| DOCUMENT TEXT |
Not much to add to my review of Tindersticks’ March concert in Vienna, in which I tried to articulate my ambivalent feelings as a long-time fan about the group’s change in direction since their split and subsequent regrouping. I will say that, over the course of this two-night residency, the Something Rain songs gained a sense of confidence and purpose that had certainly been lacking in the rather cautious earlier performance. Terry Edwards’ extended sax solo at the end of “Come Inside” was simply gorgeous, while the importance of David Boulter’s role as musical director was underscored time and time again by his shimmering and lustrous keyboard arrangements. On the other hand, Boulter’s spoken word narrative on “Chocolate” fell wretchedly flat. I’ve heard this song described as a close relative of “My Sister”, but there’s really no comparison between that early masterpiece and this mundane tale with its silly twist.

In six years of concertgoing in Vienna, I’d never previously been to Theater Akzent. The venue’s location was interesting in that it allowed me to gawp en route at the Theresianum, the famous private school next door, which I’d never seen before either. I hope the Akzent is used for gigs more often in the future, since the acoustics on these two evenings were full and clear. In fact, this was one of the principal benefits of these shows as against the March one. The Akzent was quite a bit bigger than I had expected, with circle as well as stalls seating, and the group were able to crank up the levels nicely compared to the rarefied atmosphere of the Radiokulturhaus. The girl sitting next to me was even blocking her ears during the loudest parts, which was not something I ever thought I’d see at a Tindersticks show. We’re not talking Swans levels here, but there was definitely a sense of the group using volume to enhance the impact of the music.

This turn to loudness made the transported demeanour of Stuart Staples all the more understandable. Looking like a respectable country gentleman from a Hardy novel, Staples closes his eyes while singing as if physically affected by the bittersweet intensity of his songs. And one can hardly blame him, confronted as he is by the painful resignation that dwells deep within songs like “Factory Girls” – a post-split song, to be sure, but also one of the evenings’ saddest and most deeply affecting moments. Having given so much stylish pleasure over the years, Tindersticks continue to enchant and delight.

| PROBLEMS TO WORK ON |
1) Reproduce verbatim the passage of the concert review starting at "This turn to" and ending at "enchant and delight.".
2) Answer these questions using the concert review:
(a) Who played the extended sax solo at the end of "Come Inside"?
(b) What famous private school stands next door to Theater Akzent?
(c) Which song does the review call one of the evenings' saddest and most deeply affecting moments?

| MATERIAL SUPPLIED |
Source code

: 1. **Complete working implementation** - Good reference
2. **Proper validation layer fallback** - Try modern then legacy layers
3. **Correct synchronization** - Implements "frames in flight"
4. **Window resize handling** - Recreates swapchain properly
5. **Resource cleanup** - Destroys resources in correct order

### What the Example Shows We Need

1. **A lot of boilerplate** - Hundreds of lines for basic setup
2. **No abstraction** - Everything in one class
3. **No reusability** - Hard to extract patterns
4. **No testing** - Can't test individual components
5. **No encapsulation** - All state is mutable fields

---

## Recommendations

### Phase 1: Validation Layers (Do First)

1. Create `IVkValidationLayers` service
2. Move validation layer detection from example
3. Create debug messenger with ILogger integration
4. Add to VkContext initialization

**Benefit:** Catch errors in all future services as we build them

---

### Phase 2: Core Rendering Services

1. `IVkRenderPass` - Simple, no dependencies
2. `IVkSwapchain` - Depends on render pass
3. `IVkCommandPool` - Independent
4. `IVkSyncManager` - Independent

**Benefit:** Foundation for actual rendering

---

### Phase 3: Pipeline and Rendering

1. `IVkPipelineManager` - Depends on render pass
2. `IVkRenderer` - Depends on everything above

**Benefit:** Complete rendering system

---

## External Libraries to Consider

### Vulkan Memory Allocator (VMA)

| ANSWERS BY ITEM NUMBER |
1)
This turn to loudness made the transported demeanour of Stuart Staples all the more understandable. Looking like a respectable country gentleman from a Hardy novel, Staples closes his eyes while singing as if physically affected by the bittersweet intensity of his songs. And one can hardly blame him, confronted as he is by the painful resignation that dwells deep within songs like “Factory Girls” – a post-split song, to be sure, but also one of the evenings’ saddest and most deeply affecting moments. Having given so much stylish pleasure over the years, Tindersticks continue to enchant and delight.

2)
(a) Terry Edwards
(b) The Theresianum
(c) "Factory Girls"